Vertreter der bolivianischen Exekutive, Legislative und des Obersten Wahltribunals (TSE) sind zu einer gemeinsamen Veranstaltung erschienen, um die Garantien darzulegen, die ihrer Meinung nach für den Wahlprozess 2025 gelten werden.
Es wurde vereinbart, dass die offiziellen Bevölkerungsdaten (…) ausreichen, damit das Oberste Wahlgericht mit der Verteilung der Sitze beginnen kann», betonte der Präsident des Obersten Wahlgerichts, Óscar Hassenteufel, laut der Zeitung «Página Siete».
Der Pakt beinhaltet die Verteilung der Ressourcen und die Neuverteilung der Parlamentssitze entsprechend den Ergebnissen der Volkszählung. Die Regierung hat die offizielle Lieferung dieser Daten für September 2024 zugesagt.
Bei der Pressekonferenz waren auch der Minister für Planung, Sergio Cusicanqui, und der Präsident der Abgeordnetenkammer, Jerges Mercado, anwesend, der dem präsidentschaftsfreundlichen Flügel von Luis Arce angehört.

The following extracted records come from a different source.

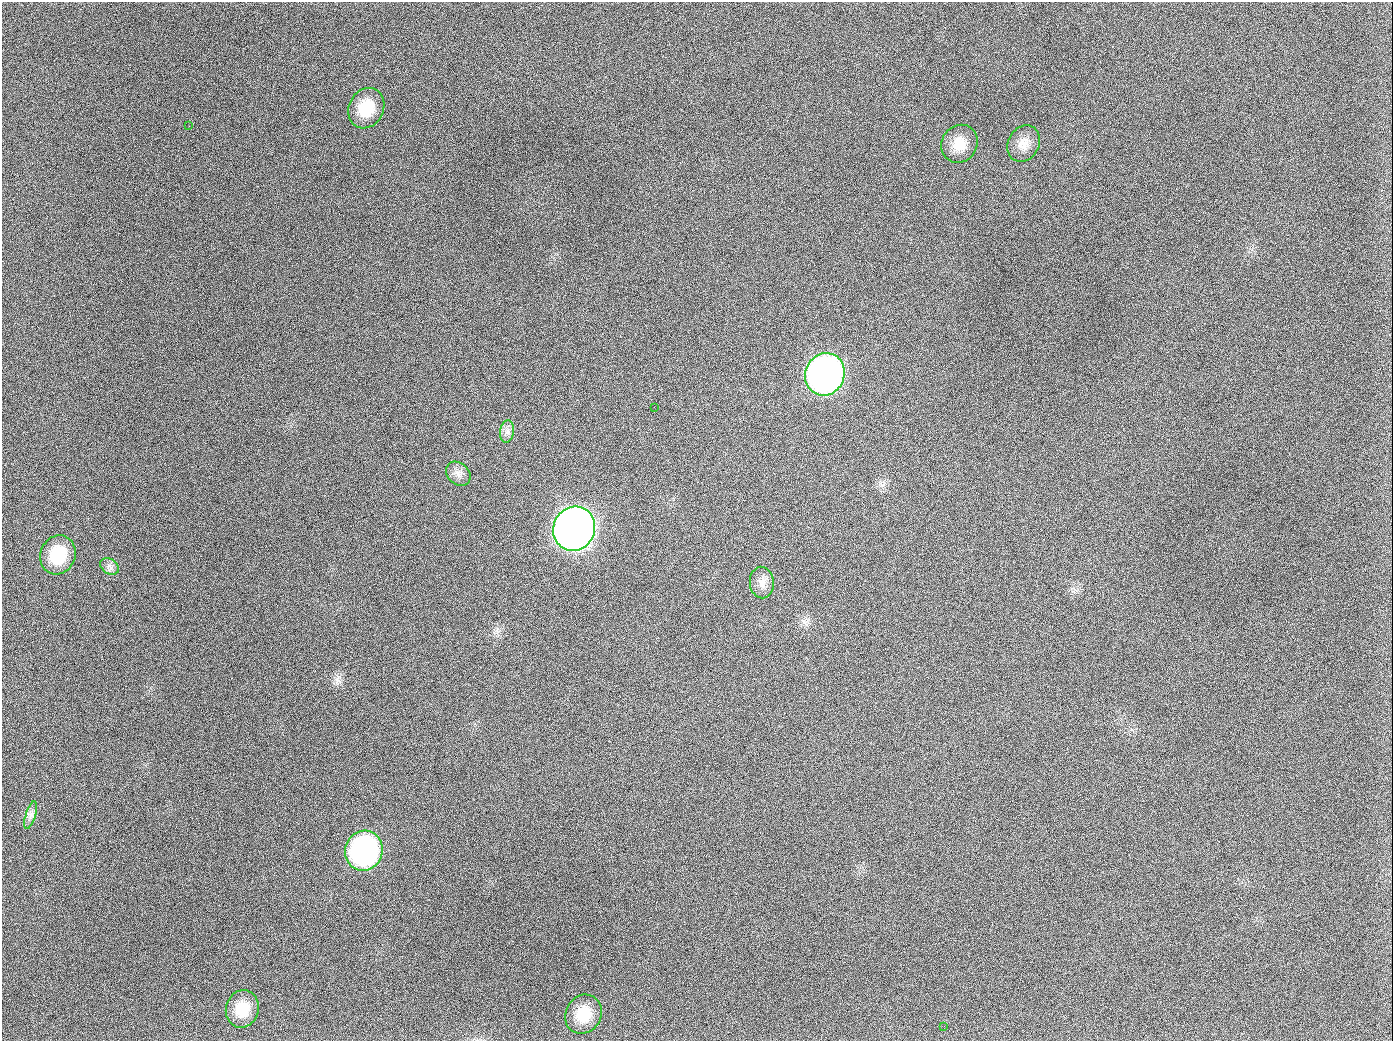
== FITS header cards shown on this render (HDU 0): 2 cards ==
NAXIS1  =                 1391
NAXIS2  =                 1039

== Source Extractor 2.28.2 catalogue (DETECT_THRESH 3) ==
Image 1391 x 1039 px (HDU 0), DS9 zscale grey, 1 PNG px = 1 image px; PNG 1395 x 1043 px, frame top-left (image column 1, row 1039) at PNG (2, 2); each listed source drawn as its Kron ellipse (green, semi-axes under 4 px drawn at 4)
Background 1410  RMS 67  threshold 200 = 3 sigma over >= 5 px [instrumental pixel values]
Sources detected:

Auffallend war die Abwesenheit des Senatspräsidenten Andrónico Rodríguez, der als Vertreter des Sektors Movimiento Al Socialismo (MAS) der Regierungspartei gilt, der mit dem ehemaligen Präsidenten Evo Morales sympathisiert.
Mercado wies darauf hin, dass der Wille der «drei Staatsorgane» bestehe, die Volkszählung im Jahr 2024 durchzuführen und die Sitze neu aufzuteilen. «Mein Kollege, der Präsident des Oberhauses, ist mit dem, worüber wir gesprochen haben, einverstanden. Ich habe im Laufe des Tages mit ihm gesprochen und sein Wille ist da», betonte Mercado.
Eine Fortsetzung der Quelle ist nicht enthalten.